July’s Advocacy Corner Update

Following the SAU roundtable last month hosted by the ACCC, we sent through a written submission responding to questions posed. In our submission, we advocated for price controls that provide certainty for RSPs, encourages competition within the telecommunications sector and is in the long-term interest of end users.  

We have also put our hand up to participate in working groups as part of the NBN Special Access Undertaking (SAU) process, and see this as an increasing focus for us in the coming months. As ever, if you have a point of view on NBN regulation and performance, let us know. 

Non-Discrimination Guidelines

Non-discrimination provisions are important for ensuring a fair and competitive telecommunications sector. We recently sent through a submission on the ACCC’s proposed Non-Discrimination Guidelines, derived from the Telecommunications Act 1997 and Competition and Consumer Act 2010. In our submission, we support the concept of non-discrimination provisions but note that exemptions (such as the creditworthiness test) can be used as a mechanism to unfairly discriminate against smaller access seekers. We also recommended a more reader-centric and accessible structure to the guidelines, so the document is less complex and more easily understood.

 

ACCC Roundtable on the SAU

IAA was invited to participate in the ACCC and NBN Co roundtable which kickstarted the process to develop a revised long-term regulatory framework for the NBN. The existing Special Access Undertaking (SAU) was established in 2013 and only covers fibre-to-the-premises services. A key focus of the roundtable discussion was on price and revenue controls, specifically the current CVC pricing model.

NBN Co proposed three new pricing constructs:

  • Construct 1 is similar to the existing bundled products model, but with CVC charged at $6/Mbps instead of the $8/Mbps.
  • Construct 2 proposes regular bundles for 50Mbps and below with $5/month increases and flat-pricing AVC only model for products 100Mbps and above, with an immediate $5-$20/month hike and yearly indexed increases in prices.
  • Construct 3 proposes a flat-pricing AVC only model, with an immediate $5-$20/month hike and yearly indexed increases in prices.

Other proposed changes include incorporating the Multi-Technology Mix (MTM) within the SAU.

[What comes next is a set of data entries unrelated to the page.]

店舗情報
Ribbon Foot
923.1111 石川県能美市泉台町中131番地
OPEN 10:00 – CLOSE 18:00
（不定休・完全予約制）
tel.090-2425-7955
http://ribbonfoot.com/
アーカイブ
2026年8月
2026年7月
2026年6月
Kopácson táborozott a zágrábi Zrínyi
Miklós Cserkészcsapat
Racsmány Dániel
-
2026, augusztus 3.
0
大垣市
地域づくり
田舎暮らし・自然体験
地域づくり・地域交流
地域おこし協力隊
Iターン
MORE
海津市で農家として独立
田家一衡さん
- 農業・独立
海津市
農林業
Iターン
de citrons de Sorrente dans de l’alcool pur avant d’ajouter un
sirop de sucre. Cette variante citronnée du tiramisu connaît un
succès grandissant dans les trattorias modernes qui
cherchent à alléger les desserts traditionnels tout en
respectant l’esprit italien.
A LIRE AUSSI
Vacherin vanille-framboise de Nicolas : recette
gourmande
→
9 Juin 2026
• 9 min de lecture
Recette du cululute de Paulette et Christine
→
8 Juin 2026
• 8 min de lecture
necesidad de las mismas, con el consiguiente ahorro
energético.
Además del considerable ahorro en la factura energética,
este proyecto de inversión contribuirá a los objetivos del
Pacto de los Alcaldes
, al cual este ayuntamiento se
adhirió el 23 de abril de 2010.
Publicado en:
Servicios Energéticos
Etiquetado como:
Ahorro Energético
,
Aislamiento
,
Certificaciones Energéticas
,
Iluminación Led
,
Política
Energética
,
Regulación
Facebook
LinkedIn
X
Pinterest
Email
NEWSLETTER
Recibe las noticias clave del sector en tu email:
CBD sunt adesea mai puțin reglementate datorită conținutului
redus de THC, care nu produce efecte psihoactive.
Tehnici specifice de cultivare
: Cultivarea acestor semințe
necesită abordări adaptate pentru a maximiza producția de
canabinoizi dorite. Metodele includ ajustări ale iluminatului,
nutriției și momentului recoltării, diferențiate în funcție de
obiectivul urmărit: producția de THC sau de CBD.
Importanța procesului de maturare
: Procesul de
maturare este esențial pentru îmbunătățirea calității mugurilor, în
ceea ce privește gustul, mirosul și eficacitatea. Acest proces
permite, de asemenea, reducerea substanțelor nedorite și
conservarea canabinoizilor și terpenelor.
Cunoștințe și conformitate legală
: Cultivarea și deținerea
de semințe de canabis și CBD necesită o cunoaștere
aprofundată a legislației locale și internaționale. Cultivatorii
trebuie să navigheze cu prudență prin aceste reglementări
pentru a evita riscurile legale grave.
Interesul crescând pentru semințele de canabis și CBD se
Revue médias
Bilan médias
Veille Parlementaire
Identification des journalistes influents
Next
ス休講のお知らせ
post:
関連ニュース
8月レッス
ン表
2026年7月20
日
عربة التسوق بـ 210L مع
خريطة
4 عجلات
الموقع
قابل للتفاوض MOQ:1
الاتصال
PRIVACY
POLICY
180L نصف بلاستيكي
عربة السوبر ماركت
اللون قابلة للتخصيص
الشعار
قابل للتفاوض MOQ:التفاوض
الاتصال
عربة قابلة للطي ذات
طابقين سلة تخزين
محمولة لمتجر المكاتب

The ACCC raised potential measures guided by access arrangements supporting competitive retail service offerings, cost certainty to access seekers and reasonable opportunity for access providers to recoup costs and earn a return on investment. Potential measures the ACCC raised are similar to NBN Co’s new pricing constructs. Options include access provided at a fixed monthly price, access provided in product bundles in which CVC inclusions increase and/or CVC overage charges decrease regularly, or a combination of both. They also noted that measures ensuring cost certainty should not be undermined by overdependence on discounting practices. A minimum technical quality of service, such as a specified maximum tolerance for speed reductions and/or higher latency during busy hours should also potentially be considered.

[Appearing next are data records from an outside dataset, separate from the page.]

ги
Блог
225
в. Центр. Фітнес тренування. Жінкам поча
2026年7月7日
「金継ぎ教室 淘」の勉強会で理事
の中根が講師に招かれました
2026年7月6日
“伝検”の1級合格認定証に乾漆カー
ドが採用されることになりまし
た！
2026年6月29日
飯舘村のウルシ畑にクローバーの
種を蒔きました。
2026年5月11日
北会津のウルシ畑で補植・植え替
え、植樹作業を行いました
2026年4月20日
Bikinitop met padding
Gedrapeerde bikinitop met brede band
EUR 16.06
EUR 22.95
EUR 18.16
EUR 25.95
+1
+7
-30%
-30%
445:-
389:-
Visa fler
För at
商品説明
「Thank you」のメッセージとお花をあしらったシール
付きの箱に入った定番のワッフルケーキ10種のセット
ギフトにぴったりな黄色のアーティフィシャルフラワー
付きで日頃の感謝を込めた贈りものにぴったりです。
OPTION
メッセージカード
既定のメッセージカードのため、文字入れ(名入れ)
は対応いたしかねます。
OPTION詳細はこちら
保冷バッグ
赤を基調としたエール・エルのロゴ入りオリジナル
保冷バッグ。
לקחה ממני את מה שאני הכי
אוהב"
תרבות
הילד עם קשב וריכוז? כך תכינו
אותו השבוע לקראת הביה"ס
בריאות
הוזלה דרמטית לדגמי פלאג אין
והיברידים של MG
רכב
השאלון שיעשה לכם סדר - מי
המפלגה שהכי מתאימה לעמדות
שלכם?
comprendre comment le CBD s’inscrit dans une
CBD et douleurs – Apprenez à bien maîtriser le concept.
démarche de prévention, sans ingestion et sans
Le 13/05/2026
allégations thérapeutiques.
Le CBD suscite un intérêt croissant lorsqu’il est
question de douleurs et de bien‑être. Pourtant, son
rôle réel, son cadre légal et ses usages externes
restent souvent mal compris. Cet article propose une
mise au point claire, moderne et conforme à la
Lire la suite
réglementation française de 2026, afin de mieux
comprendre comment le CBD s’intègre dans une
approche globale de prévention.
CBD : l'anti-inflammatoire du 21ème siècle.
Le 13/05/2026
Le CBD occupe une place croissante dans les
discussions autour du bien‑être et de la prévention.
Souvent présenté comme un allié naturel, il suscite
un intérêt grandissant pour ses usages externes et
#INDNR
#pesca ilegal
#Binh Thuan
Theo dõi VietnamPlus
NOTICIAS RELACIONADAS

We are eager to hear insights on which pricing construct members prefer and the impact they envision of each option on their speed tier mix, volume, product differentiation and operational processes. If you would like to learn more about the proposed pricing constructs or express your thoughts to guide our response, please reach out to policy@internet.asn.au.

 

Online Safety Bill – Industry Codes

The Online Safety Bill recently passed the Australian senate, which means it will become law within the next six months or so. The Bill establishes processes to force social media companies, internet service providers and hosting providers to act on removal notices regarding harmful content within 24 hours (instead of 48). The eSafety Commissioner is also provided with increased powers to require blocking URLs linking to abhorrent and/or violent material. Concerns have been raised about the range of powers provided to the eSafety Commissioner and the expansive coverage of the online service providers covered by the Act. Development of industry code(s) which foster a safe and transparent online environment as a part of the Bill is currently underway. IAA is actively engaging with the eSafety Office, online service providers and other industry associations to review this process.